Tiny Bubbles Are Great
Like John, I woke up this morning to the following headline above the fold of the Financial Times: "Investors fear end of bond bubble is in sight." He made some great observations in his piece and suggested we watch for signs of trouble in bonds so I wanted to chime in with some near-term technical comments on the U.S. bond market.
Yesterday Jason looked at Rydex bond fund buyer sentiment, which was suggesting too much near-term bearishness on bonds. In addition to sentiment measures I also like to periodically review the charts of bond futures, the 10-Year Yield Index (TNX), and the 30-Year Yield Index (TYX), among others. We also have two indicators with respect to bonds that I'll discuss more after the Holiday. (They remain bullish...for now.) Today, however, I wanted to look at the charts of the TNX and TYX.

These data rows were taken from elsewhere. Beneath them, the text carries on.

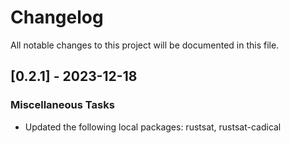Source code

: # Changelog

All notable changes to this project will be documented in this file.

## [0.2.1] - 2023-12-18

### Miscellaneous Tasks

- Updated the following local packages: rustsat, rustsat-cadical

<!-- generated by git-cliff -->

Despite last week's rate cut by the Federal Reserve, both the chart of the TNX and the chart of the TYX last week gave buy signals, their first buy signals since March in fact. Remember yields move inversely to prices so these charts become more bullish looking as bond prices begin to break down and take on a more bearish tone.
Both charts are approaching important, longer-term resistance levels. For the TNX I would be surprised, based on the chart, to see a sustained move much beyond 3.8. However, if this were to occur then we might see a further run toward the December peak of 4.35, which incidentally is the point & figure vertical price measurement based on the recent buy signal. Likewise, the TYX should begin to experience trouble in the 4.7 area.
Despite the recent counter-trend moves for both bond futures (down) and the two charts above (up), the longer-term trends remain very much intact. Is this the first step toward a major trend reversal for the bond marker? What I will be watching for are signs of trend line violations and higher bottoms to form. Nothing moves up, or down, in a straight line and either the technical signs of a trend reversal will begin to take shape over the next few weeks, or we'll see the yield charts falter and fail as they near their long-term, downward moving trend lines.
Jim Grant last month in Grant's Interest Rate Observer described long bond positions as "reward-free risk", and while I happen to agree with that assessment the charts suggest the short side carries its own special risk here, namely fighting the longer-term trend higher for bond prices.
Fortunately, not being long bonds doesn't mean we have to be short bonds. We also have the choice to be patient and do nothing. And sometimes, Dragline, nothing is a pretty cool hand.